*ПРЕДОСТАВЛЕННЫЙ ОТРЫВОК:*

Как?! Великолепно! Действительно великолепно, да и есинский затворник, видел я, остался доволен своим посланником. Я бы не сумел так… Или, если уж быть точным, не сумел бы так мой посланник.
В другой раз сидели рядышком, у самого прохода, на церемонии вручения Солженицынской премии, и тут, откуда ни возьмись – Лужков, московский градоначальник. Прямо возле нас остановился. Ни одного свободного местечка, разумеется, нет, но буквально в ту же секунду откуда-то сверху спускается, как в театре, стул с высокой спинкой, мэр, ничуть не удивившись сказочному явлению мебели, садится, и уже через две минуты, с изумлением вижу я, Есин что-то доверительно шепчет Юрию Михайловичу на ухо.
Этому Юрий Михайлович тоже не удивляется. Слегка повернув свою круглую лысую голову, отрывисто и с неудовольствием, показалось мне, отвечает, но от Сергея Николаевича так просто не отделаешься. Еще ближе наклоняется, еще жарче, еще ласковей шепчет, при этом ни на миг не спуская почтительно-внимательных глаз с вдохновенно вещающего что-то про лауреата премии своего имени Александра Исаевича.
Лужков сдается. Лужков кивает в знак согласия, и Есин, удовлетворенный, выпрямляется. Ненадолго… Через минуту, снова наклонясь, теперь уже в другую сторону, к моему уху, снова отрывисто и горячо шепчет – на сей раз свое фирменное: «Ну как?» Я, разумеется, ничего не понимаю, но все равно делаю одобрительное движение. И тогда ректор объясняет своему несообразительному профессору, что решил вот только что, на моих глазах, архисложную, зашедшую в тупик проблему фасада Литинститута: Лужков пообещал отремонтировать фасад за счет города. «Да ведь он забудет!» – даже удивляюсь я наивности ректора, и в ответ вижу жест (Есин – мастер выразительного жеста), из которого явствует, что забыть мэру не дадут. Завтра же по соответствующим каналам уйдут соответствующие письма. Два. Или даже три.
Я знаю цепкость Есина и верю, что уйдут. Вот только в следующий раз, не без ехидства думаю я, мэр будет осмотрительней: прежде чем сесть, поглядит на всякий случай, кто рядом с ним.
За фуршетом разговор о письмах получает неожиданное развитие. Выясняется, что Сергей Николаевич обожает эпистолярный жанр и достиг в нем, констатирует он без ложной скромности, совершенства. Даже специальный семинар посвятил этой теме – делился со студентами своим колоссальным опытом. И собирается издать, если будет время и оказия, сборник собственных писем.
Думаю, книга получится прелюбопытной. Уж для меня-то наверняка: я эпистолярный жанр люблю тоже. Его родоначальником принято считать афинянина Эпикура, от которого, правда, до нас дошли всего три письма, и те в изложении Диогена Лаэртского. Зато какие письма! Особенно – третье к Менекею. Это ведь здесь впервые сформулировано знаменитое: «Когда мы есть, то смерти еще нет, а когда смерть наступает, то нас уже нет».

*ЦЕЛЬ ЗАДАНИЯ:*
Кого в отрывке выше называют по имени и отчеству? Перечислите все такие имена с отчествами.

*ПРЕДСТАВЛЕННЫЕ ДАННЫЕ:*

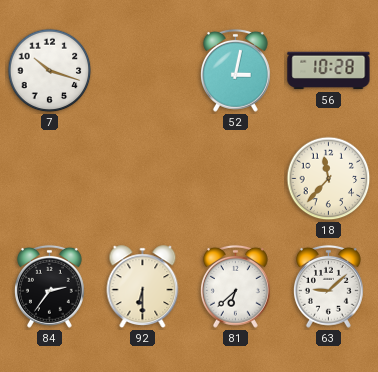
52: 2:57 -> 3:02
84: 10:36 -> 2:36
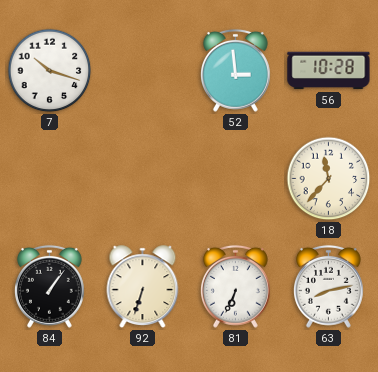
52: 3:02 -> 2:59
84: 2:36 -> 1:06
92: 6:30 -> 6:33
81: 6:38 -> 6:34
63: 9:08 -> 8:13
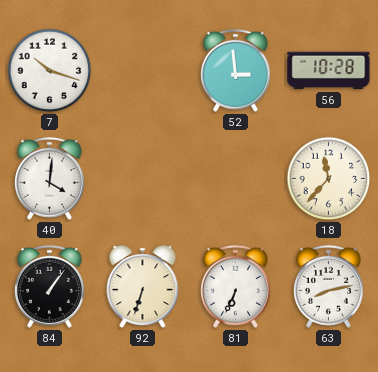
40: none -> 4:01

*ОТВЕТ НА ЗАДАНИЕ:*
Юрий Михайлович
Сергей Николаевич
Александр Исаевич